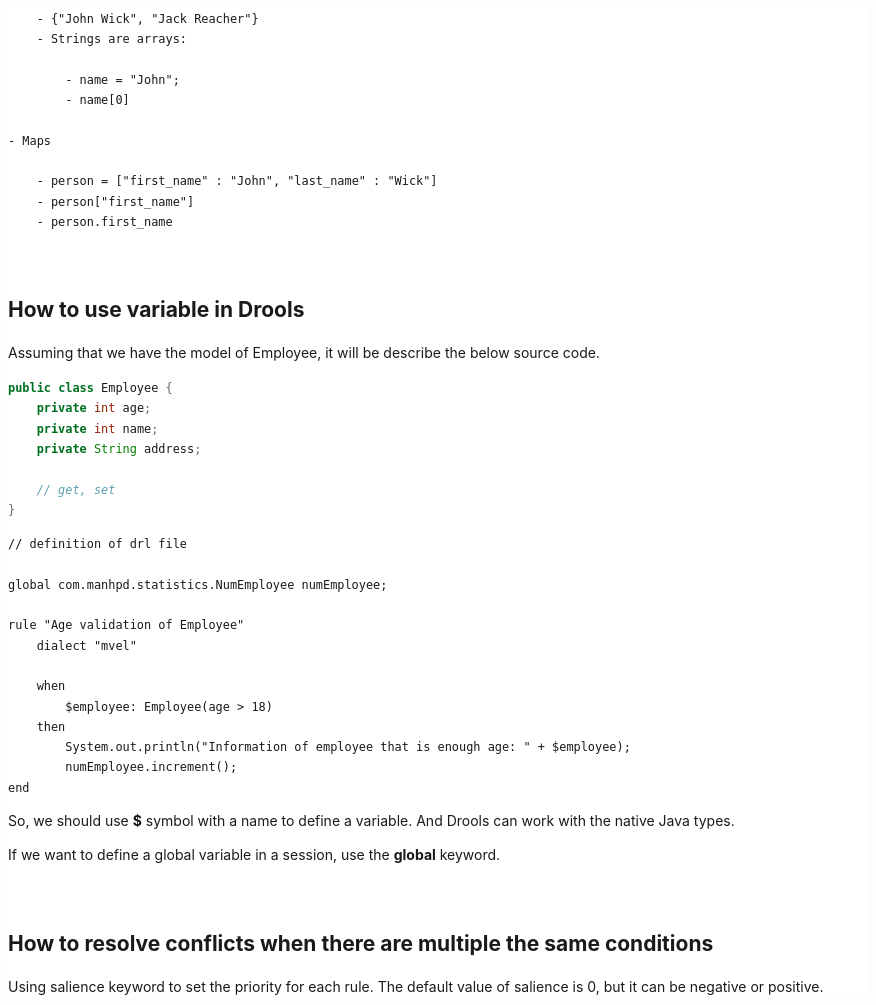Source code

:         - {"John Wick", "Jack Reacher"}
        - Strings are arrays:

            - name = "John";
            - name[0]

    - Maps

        - person = ["first_name" : "John", "last_name" : "Wick"]
        - person["first_name"]
        - person.first_name

<br>

## How to use variable in Drools

Assuming that we have the model of Employee, it will be describe the below source code.

```java
public class Employee {
    private int age;
    private int name;
    private String address;

    // get, set
}
```

```drl
// definition of drl file

global com.manhpd.statistics.NumEmployee numEmployee;

rule "Age validation of Employee"
    dialect "mvel"

    when
        $employee: Employee(age > 18)
    then
        System.out.println("Information of employee that is enough age: " + $employee);
        numEmployee.increment();
end
```

So, we should use **$** symbol with a name to define a variable. And Drools can work with the native Java types.

If we want to define a global variable in a session, use the **global** keyword.

<br>

## How to resolve conflicts when there are multiple the same conditions

Using salience keyword to set the priority for each rule. The default value of salience is 0, but it can be negative or positive.
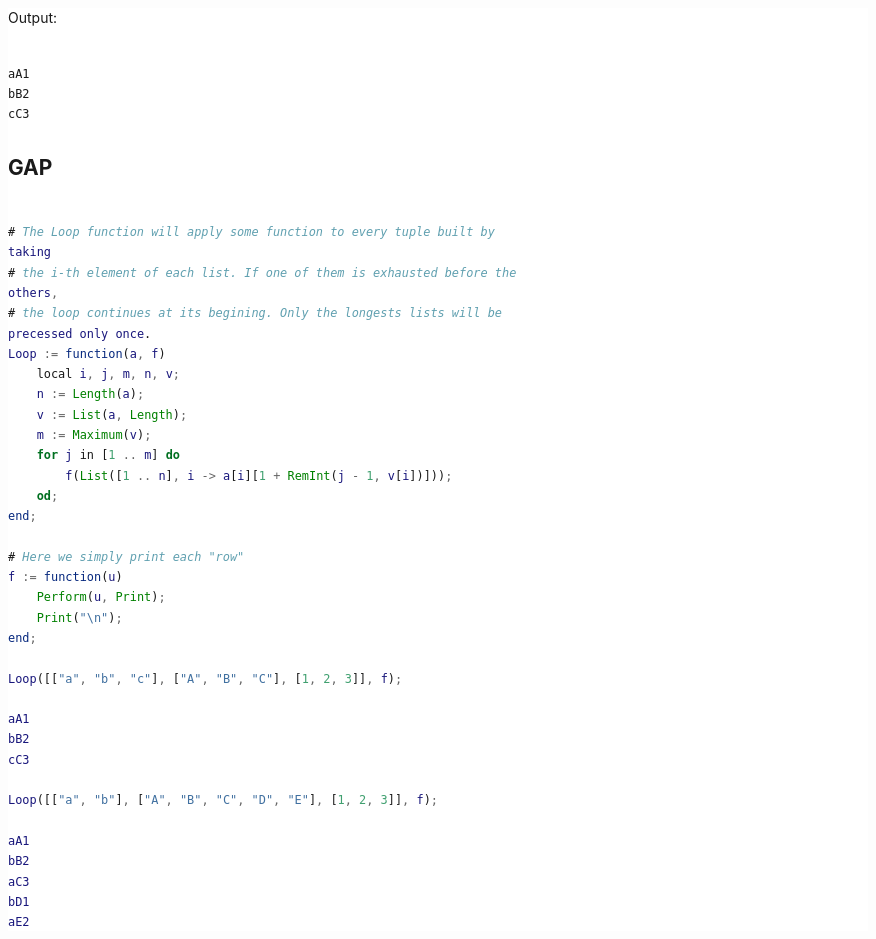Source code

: 
Output:

```txt

aA1
bB2
cC3

```



## GAP


```gap

# The Loop function will apply some function to every tuple built by 
taking
# the i-th element of each list. If one of them is exhausted before the 
others,
# the loop continues at its begining. Only the longests lists will be 
precessed only once.
Loop := function(a, f)
    local i, j, m, n, v;
    n := Length(a);
    v := List(a, Length);
    m := Maximum(v);
    for j in [1 .. m] do
        f(List([1 .. n], i -> a[i][1 + RemInt(j - 1, v[i])]));
    od;
end;

# Here we simply print each "row"
f := function(u)
    Perform(u, Print);
    Print("\n");
end;

Loop([["a", "b", "c"], ["A", "B", "C"], [1, 2, 3]], f);

aA1
bB2
cC3

Loop([["a", "b"], ["A", "B", "C", "D", "E"], [1, 2, 3]], f);

aA1
bB2
aC3
bD1
aE2
```
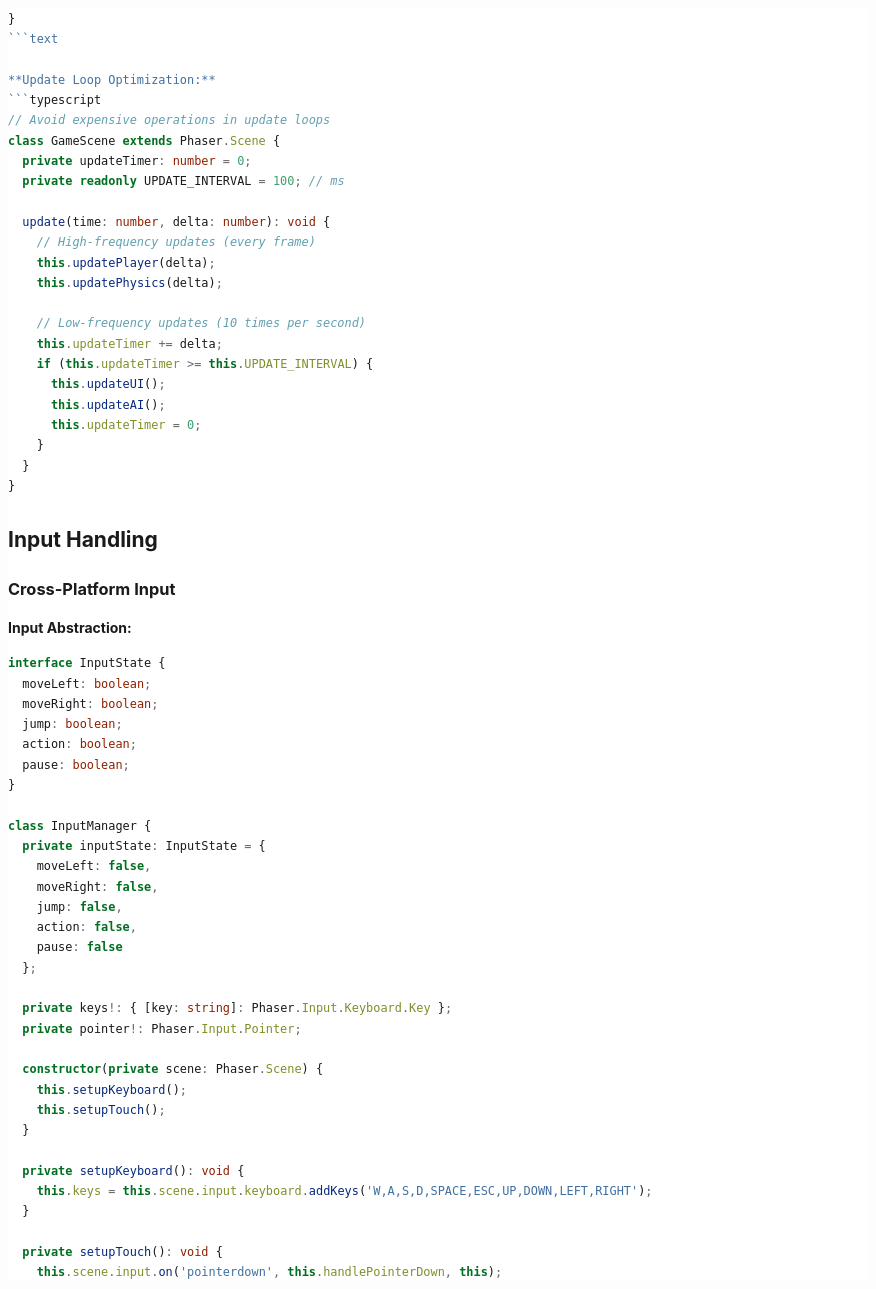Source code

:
 ```typescript
}
```text

**Update Loop Optimization:**
```typescript
// Avoid expensive operations in update loops
class GameScene extends Phaser.Scene {
  private updateTimer: number = 0;
  private readonly UPDATE_INTERVAL = 100; // ms
  
  update(time: number, delta: number): void {
    // High-frequency updates (every frame)
    this.updatePlayer(delta);
    this.updatePhysics(delta);
    
    // Low-frequency updates (10 times per second)
    this.updateTimer += delta;
    if (this.updateTimer >= this.UPDATE_INTERVAL) {
      this.updateUI();
      this.updateAI();
      this.updateTimer = 0;
    }
  }
}
```

## Input Handling

### Cross-Platform Input

**Input Abstraction:**
```typescript
interface InputState {
  moveLeft: boolean;
  moveRight: boolean;
  jump: boolean;
  action: boolean;
  pause: boolean;
}

class InputManager {
  private inputState: InputState = {
    moveLeft: false,
    moveRight: false,
    jump: false,
    action: false,
    pause: false
  };
  
  private keys!: { [key: string]: Phaser.Input.Keyboard.Key };
  private pointer!: Phaser.Input.Pointer;
  
  constructor(private scene: Phaser.Scene) {
    this.setupKeyboard();
    this.setupTouch();
  }
  
  private setupKeyboard(): void {
    this.keys = this.scene.input.keyboard.addKeys('W,A,S,D,SPACE,ESC,UP,DOWN,LEFT,RIGHT');
  }
  
  private setupTouch(): void {
    this.scene.input.on('pointerdown', this.handlePointerDown, this);
```

  [key: string]: any;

┄┄┄┄┄┄┄┄┄┄┄┄┄┄┄┄┄┄┄┄

* [YOUR ASSIGNMENT]:
Return, from the material above, every line with the word "numEmployee".

* [EXPECTED ANSWER]:
global com.manhpd.statistics.NumEmployee numEmployee;
        numEmployee.increment();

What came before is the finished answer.